Task to complete — Please report every line from the material that contains the word "răng".

======== Extracted entries

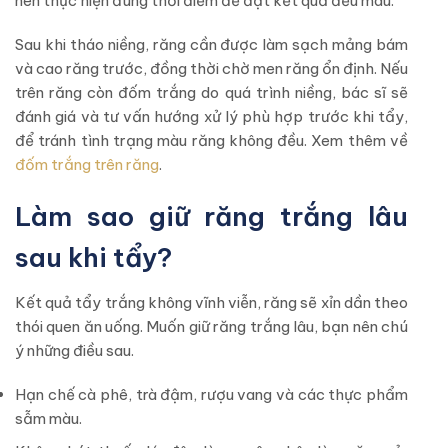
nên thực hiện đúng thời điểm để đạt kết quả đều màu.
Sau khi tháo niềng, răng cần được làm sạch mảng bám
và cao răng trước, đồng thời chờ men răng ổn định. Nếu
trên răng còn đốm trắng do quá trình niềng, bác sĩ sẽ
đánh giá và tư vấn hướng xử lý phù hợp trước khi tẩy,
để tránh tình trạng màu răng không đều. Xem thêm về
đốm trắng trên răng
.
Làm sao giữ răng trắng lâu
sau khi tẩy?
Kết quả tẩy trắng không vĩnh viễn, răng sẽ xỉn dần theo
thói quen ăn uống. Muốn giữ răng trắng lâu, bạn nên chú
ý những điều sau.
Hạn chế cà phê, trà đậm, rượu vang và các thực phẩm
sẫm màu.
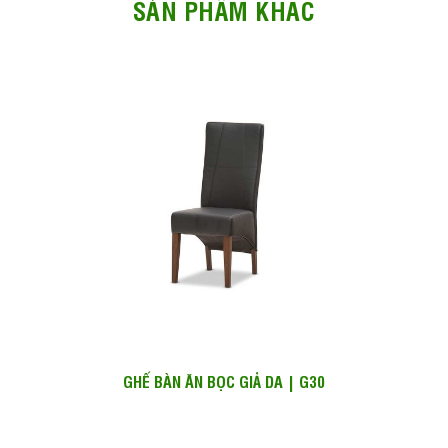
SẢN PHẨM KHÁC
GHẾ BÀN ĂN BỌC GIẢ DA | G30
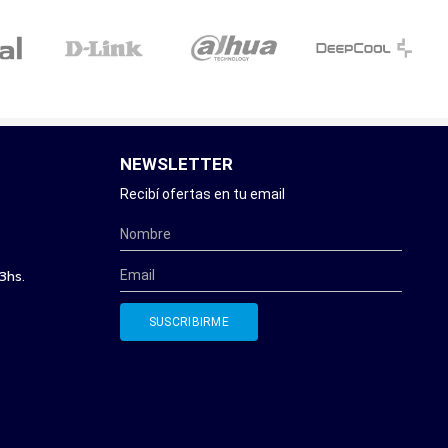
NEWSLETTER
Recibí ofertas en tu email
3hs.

================
======== Extracted entries

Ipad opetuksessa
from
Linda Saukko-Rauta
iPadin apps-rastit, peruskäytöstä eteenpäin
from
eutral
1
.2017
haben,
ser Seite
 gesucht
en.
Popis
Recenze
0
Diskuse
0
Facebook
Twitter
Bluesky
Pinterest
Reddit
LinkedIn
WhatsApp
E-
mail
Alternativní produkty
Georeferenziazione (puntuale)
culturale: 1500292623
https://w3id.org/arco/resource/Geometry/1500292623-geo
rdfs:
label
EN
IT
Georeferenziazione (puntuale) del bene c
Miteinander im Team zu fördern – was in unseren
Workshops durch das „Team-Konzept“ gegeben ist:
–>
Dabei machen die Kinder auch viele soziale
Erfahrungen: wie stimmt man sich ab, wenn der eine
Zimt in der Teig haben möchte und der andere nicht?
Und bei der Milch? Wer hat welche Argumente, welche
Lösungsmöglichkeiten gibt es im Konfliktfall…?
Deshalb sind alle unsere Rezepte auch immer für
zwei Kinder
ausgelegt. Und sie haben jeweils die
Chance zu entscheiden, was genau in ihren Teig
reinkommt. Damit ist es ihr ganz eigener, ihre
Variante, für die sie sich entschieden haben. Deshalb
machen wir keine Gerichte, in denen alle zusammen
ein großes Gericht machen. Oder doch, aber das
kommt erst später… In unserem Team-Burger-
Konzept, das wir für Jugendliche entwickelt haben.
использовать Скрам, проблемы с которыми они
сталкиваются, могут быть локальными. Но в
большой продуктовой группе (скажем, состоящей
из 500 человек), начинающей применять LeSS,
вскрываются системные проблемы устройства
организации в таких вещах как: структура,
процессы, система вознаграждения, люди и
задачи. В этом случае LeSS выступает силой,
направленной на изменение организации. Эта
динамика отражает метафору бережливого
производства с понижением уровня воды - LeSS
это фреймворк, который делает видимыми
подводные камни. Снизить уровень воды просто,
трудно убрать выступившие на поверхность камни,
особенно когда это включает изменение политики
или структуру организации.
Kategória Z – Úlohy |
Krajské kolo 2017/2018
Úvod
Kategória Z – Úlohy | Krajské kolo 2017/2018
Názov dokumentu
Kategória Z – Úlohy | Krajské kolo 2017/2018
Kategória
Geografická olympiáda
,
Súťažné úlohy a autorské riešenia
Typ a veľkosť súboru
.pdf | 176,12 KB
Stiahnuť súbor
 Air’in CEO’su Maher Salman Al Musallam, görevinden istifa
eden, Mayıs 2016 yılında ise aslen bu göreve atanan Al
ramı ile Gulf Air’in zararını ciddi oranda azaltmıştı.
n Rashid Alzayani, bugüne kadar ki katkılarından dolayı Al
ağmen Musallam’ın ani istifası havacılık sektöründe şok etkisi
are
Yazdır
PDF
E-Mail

================

Exercise response —
Sau khi tháo niềng, răng cần được làm sạch mảng bám
và cao răng trước, đồng thời chờ men răng ổn định. Nếu
trên răng còn đốm trắng do quá trình niềng, bác sĩ sẽ
để tránh tình trạng màu răng không đều. Xem thêm về
đốm trắng trên răng
Làm sao giữ răng trắng lâu
Kết quả tẩy trắng không vĩnh viễn, răng sẽ xỉn dần theo
thói quen ăn uống. Muốn giữ răng trắng lâu, bạn nên chú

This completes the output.